You live where there just aren’t any. I didn’t see a racoon in person until last year. And I’ve only caught glimpses of possums (or maybe they were ratty cats?). I have seen sea turtles in person. They’re neat.
Chicken kisses
Damn!
must read entire thread before posting
must read entire thread before posting
must read entire thread before posting
must read entire thread before posting
must read entire thread before posting
Hell, I just about died laughing when I was flipping through my mother’s copy of Joy of Cooking and I ran across a recipe for possum. In fact, I’m pretty sure it even gives instructions to feed them milk and bread for a week before killing them so they’ll taste better, just like the old man you knew in Georgia.
A few months ago I did wind up running over a suicidal baby possum. The babies are actually relatively cute, but it didn’t give me time to stop, so my options were to either hit the possum or hit the SUV coming the other way…
Supposedly (the answer I get from hippies)
is that fertilized eggs have more protien than unfertilized ones. I guess they have about a sperm’s worth more.
It’s very unlikely that you’ll get a visable fetus in an egg from a reputable producer. Almost all producers stick their eggs in the cooler the same day they’re laid, after washing. So, even if it was fertilized, the fetus would be more of a blastula and so small you couldn’t see it without the right tools. And after being in the fridge, it would be dead and wouldn’t grow any more.
You might get meat or blood spots, but these are actually little bits of tissue or blood from the hen that got trapped in the egg during it’s formation. They lower the quality of the egg, though, so producers screen them out when they grade the eggs. If you buy eggs from unusual birds or very small producers, they might not candle all of them for defects.
</hijack>
My mother (of steak & kidney pie fame-earlier thread) grew up in 1940’s Argentina where it was common to raise your small protein source at home and harvest/butcher it yourself. Dad grew up in small-town Georgia 1940’s too, small thing. The stories they told us kids as we were growing up mirror HlaneLee’s.

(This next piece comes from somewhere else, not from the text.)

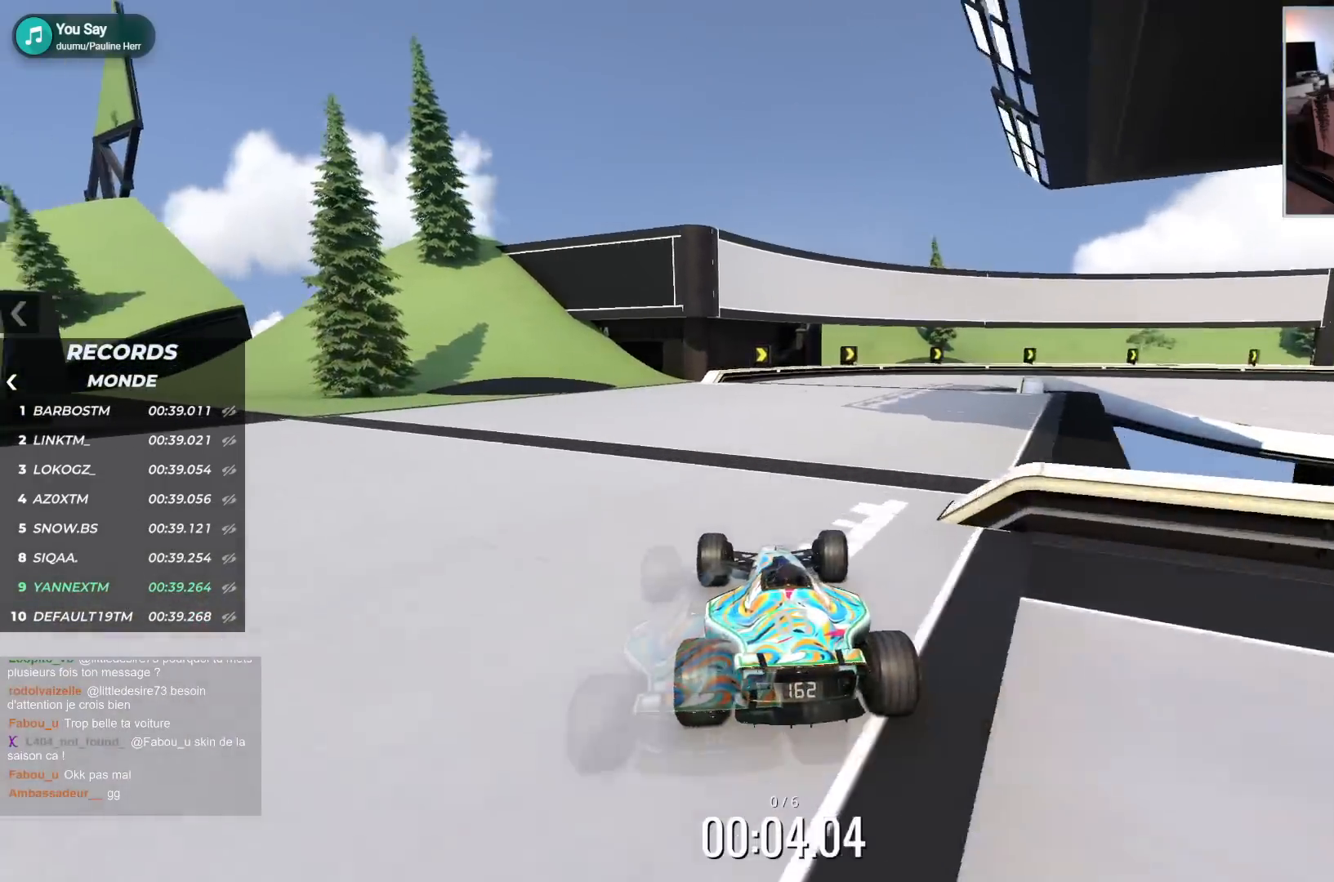
{"keys": ["right", "up"], "events": []}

Life is just different now. Honest to Pete, I do not have the time to corner my dinner, chop its head off, pluck, clean, then cook it AND do everything else I need to do. That is why I eat “fast food”. And why I weigh more than I need to.
But maybe I would lose more weight if I had to track down, kill and process the protein sources I consume each day. However, my HOA has by-laws about livestock raising-don’t mention “do it yourself” butchering :eek: /killing. So I am resigned to purchasing the neatly wrapped packages at SuperTarget or paying a small fortune at a steakhouse for a meal.